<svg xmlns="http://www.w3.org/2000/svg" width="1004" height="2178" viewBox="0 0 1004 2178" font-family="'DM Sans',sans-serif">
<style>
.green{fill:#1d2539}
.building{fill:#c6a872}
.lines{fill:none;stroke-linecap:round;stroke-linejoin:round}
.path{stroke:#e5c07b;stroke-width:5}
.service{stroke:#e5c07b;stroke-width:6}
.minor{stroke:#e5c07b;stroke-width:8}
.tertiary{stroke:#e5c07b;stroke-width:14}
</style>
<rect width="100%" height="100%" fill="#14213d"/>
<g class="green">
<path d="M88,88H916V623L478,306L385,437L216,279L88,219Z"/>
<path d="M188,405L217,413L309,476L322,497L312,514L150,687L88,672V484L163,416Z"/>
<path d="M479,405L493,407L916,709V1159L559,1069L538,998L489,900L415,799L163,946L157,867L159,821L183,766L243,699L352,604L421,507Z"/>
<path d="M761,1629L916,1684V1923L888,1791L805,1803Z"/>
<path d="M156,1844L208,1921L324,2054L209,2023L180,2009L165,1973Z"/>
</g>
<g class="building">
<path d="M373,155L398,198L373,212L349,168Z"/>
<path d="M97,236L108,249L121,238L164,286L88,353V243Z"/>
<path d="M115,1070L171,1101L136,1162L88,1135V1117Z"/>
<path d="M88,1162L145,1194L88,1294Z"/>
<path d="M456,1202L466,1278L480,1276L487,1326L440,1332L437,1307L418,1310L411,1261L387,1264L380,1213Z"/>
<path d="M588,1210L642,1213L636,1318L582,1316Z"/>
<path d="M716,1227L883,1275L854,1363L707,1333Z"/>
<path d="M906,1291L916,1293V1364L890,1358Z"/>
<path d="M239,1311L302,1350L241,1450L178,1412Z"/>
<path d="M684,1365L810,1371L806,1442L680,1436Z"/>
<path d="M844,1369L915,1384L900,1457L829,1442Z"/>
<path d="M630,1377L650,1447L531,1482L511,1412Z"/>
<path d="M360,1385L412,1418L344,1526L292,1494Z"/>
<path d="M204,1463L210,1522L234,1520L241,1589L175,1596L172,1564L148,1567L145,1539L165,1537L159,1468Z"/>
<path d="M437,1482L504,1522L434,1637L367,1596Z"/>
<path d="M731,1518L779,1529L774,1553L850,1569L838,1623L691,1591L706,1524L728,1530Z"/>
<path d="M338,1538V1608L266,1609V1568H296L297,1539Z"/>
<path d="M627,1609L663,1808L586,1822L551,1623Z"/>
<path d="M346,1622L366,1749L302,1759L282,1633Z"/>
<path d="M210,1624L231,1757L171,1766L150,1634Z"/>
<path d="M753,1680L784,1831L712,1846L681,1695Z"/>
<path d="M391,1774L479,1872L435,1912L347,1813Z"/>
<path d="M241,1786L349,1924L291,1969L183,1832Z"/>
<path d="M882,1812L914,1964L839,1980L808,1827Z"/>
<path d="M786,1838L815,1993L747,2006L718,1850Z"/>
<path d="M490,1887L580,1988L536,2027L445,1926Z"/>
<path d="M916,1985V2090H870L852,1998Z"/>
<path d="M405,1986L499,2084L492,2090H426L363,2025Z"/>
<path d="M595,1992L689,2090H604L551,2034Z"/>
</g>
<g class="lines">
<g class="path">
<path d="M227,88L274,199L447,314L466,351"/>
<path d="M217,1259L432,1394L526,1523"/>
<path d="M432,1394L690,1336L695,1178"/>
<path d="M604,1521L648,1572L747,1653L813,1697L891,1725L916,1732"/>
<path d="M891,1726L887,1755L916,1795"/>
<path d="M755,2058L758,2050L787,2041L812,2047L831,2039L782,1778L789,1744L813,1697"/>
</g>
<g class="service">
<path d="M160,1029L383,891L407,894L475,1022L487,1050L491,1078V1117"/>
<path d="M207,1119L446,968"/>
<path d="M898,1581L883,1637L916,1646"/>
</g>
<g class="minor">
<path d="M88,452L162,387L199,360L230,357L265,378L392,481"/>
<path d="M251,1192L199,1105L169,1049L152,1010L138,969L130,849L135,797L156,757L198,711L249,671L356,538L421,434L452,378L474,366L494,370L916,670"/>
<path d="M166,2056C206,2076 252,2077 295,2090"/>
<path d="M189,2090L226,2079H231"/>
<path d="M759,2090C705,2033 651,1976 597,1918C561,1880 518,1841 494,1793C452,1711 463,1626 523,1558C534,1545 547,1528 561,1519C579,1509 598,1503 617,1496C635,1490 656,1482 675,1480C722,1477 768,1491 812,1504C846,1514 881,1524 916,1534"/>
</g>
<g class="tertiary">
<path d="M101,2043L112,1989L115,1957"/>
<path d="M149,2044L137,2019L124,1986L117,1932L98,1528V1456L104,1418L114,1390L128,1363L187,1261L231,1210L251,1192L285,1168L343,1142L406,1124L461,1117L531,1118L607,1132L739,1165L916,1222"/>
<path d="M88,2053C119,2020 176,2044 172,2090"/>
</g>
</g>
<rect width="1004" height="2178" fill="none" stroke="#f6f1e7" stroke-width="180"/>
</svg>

Your instructions.
Write out the entries verbatim, all of them.

Task solution.
<svg xmlns="http://www.w3.org/2000/svg" width="1004" height="2178" viewBox="0 0 1004 2178" font-family="'DM Sans',sans-serif">
<style>
.green{fill:#1d2539}
.building{fill:#c6a872}
.lines{fill:none;stroke-linecap:round;stroke-linejoin:round}
.path{stroke:#e5c07b;stroke-width:5}
.service{stroke:#e5c07b;stroke-width:6}
.minor{stroke:#e5c07b;stroke-width:8}
.tertiary{stroke:#e5c07b;stroke-width:14}
</style>
<rect width="100%" height="100%" fill="#14213d"/>
<g class="green">
<path d="M88,88H916V623L478,306L385,437L216,279L88,219Z"/>
<path d="M188,405L217,413L309,476L322,497L312,514L150,687L88,672V484L163,416Z"/>
<path d="M479,405L493,407L916,709V1159L559,1069L538,998L489,900L415,799L163,946L157,867L159,821L183,766L243,699L352,604L421,507Z"/>
<path d="M761,1629L916,1684V1923L888,1791L805,1803Z"/>
<path d="M156,1844L208,1921L324,2054L209,2023L180,2009L165,1973Z"/>
</g>
<g class="building">
<path d="M373,155L398,198L373,212L349,168Z"/>
<path d="M97,236L108,249L121,238L164,286L88,353V243Z"/>
<path d="M115,1070L171,1101L136,1162L88,1135V1117Z"/>
<path d="M88,1162L145,1194L88,1294Z"/>
<path d="M456,1202L466,1278L480,1276L487,1326L440,1332L437,1307L418,1310L411,1261L387,1264L380,1213Z"/>
<path d="M588,1210L642,1213L636,1318L582,1316Z"/>
<path d="M716,1227L883,1275L854,1363L707,1333Z"/>
<path d="M906,1291L916,1293V1364L890,1358Z"/>
<path d="M239,1311L302,1350L241,1450L178,1412Z"/>
<path d="M684,1365L810,1371L806,1442L680,1436Z"/>
<path d="M844,1369L915,1384L900,1457L829,1442Z"/>
<path d="M630,1377L650,1447L531,1482L511,1412Z"/>
<path d="M360,1385L412,1418L344,1526L292,1494Z"/>
<path d="M204,1463L210,1522L234,1520L241,1589L175,1596L172,1564L148,1567L145,1539L165,1537L159,1468Z"/>
<path d="M437,1482L504,1522L434,1637L367,1596Z"/>
<path d="M731,1518L779,1529L774,1553L850,1569L838,1623L691,1591L706,1524L728,1530Z"/>
<path d="M338,1538V1608L266,1609V1568H296L297,1539Z"/>
<path d="M627,1609L663,1808L586,1822L551,1623Z"/>
<path d="M346,1622L366,1749L302,1759L282,1633Z"/>
<path d="M210,1624L231,1757L171,1766L150,1634Z"/>
<path d="M753,1680L784,1831L712,1846L681,1695Z"/>
<path d="M391,1774L479,1872L435,1912L347,1813Z"/>
<path d="M241,1786L349,1924L291,1969L183,1832Z"/>
<path d="M882,1812L914,1964L839,1980L808,1827Z"/>
<path d="M786,1838L815,1993L747,2006L718,1850Z"/>
<path d="M490,1887L580,1988L536,2027L445,1926Z"/>
<path d="M916,1985V2090H870L852,1998Z"/>
<path d="M405,1986L499,2084L492,2090H426L363,2025Z"/>
<path d="M595,1992L689,2090H604L551,2034Z"/>
</g>
<g class="lines">
<g class="path">
<path d="M227,88L274,199L447,314L466,351"/>
<path d="M217,1259L432,1394L526,1523"/>
<path d="M432,1394L690,1336L695,1178"/>
<path d="M604,1521L648,1572L747,1653L813,1697L891,1725L916,1732"/>
<path d="M891,1726L887,1755L916,1795"/>
<path d="M755,2058L758,2050L787,2041L812,2047L831,2039L782,1778L789,1744L813,1697"/>
</g>
<g class="service">
<path d="M160,1029L383,891L407,894L475,1022L487,1050L491,1078V1117"/>
<path d="M207,1119L446,968"/>
<path d="M898,1581L883,1637L916,1646"/>
</g>
<g class="minor">
<path d="M88,452L162,387L199,360L230,357L265,378L392,481"/>
<path d="M251,1192L199,1105L169,1049L152,1010L138,969L130,849L135,797L156,757L198,711L249,671L356,538L421,434L452,378L474,366L494,370L916,670"/>
<path d="M166,2056C206,2076 252,2077 295,2090"/>
<path d="M189,2090L226,2079H231"/>
<path d="M759,2090C705,2033 651,1976 597,1918C561,1880 518,1841 494,1793C452,1711 463,1626 523,1558C534,1545 547,1528 561,1519C579,1509 598,1503 617,1496C635,1490 656,1482 675,1480C722,1477 768,1491 812,1504C846,1514 881,1524 916,1534"/>
</g>
<g class="tertiary">
<path d="M101,2043L112,1989L115,1957"/>
<path d="M149,2044L137,2019L124,1986L117,1932L98,1528V1456L104,1418L114,1390L128,1363L187,1261L231,1210L251,1192L285,1168L343,1142L406,1124L461,1117L531,1118L607,1132L739,1165L916,1222"/>
<path d="M88,2053C119,2020 176,2044 172,2090"/>
</g>
</g>
<rect width="1004" height="2178" fill="none" stroke="#f6f1e7" stroke-width="180"/>
</svg>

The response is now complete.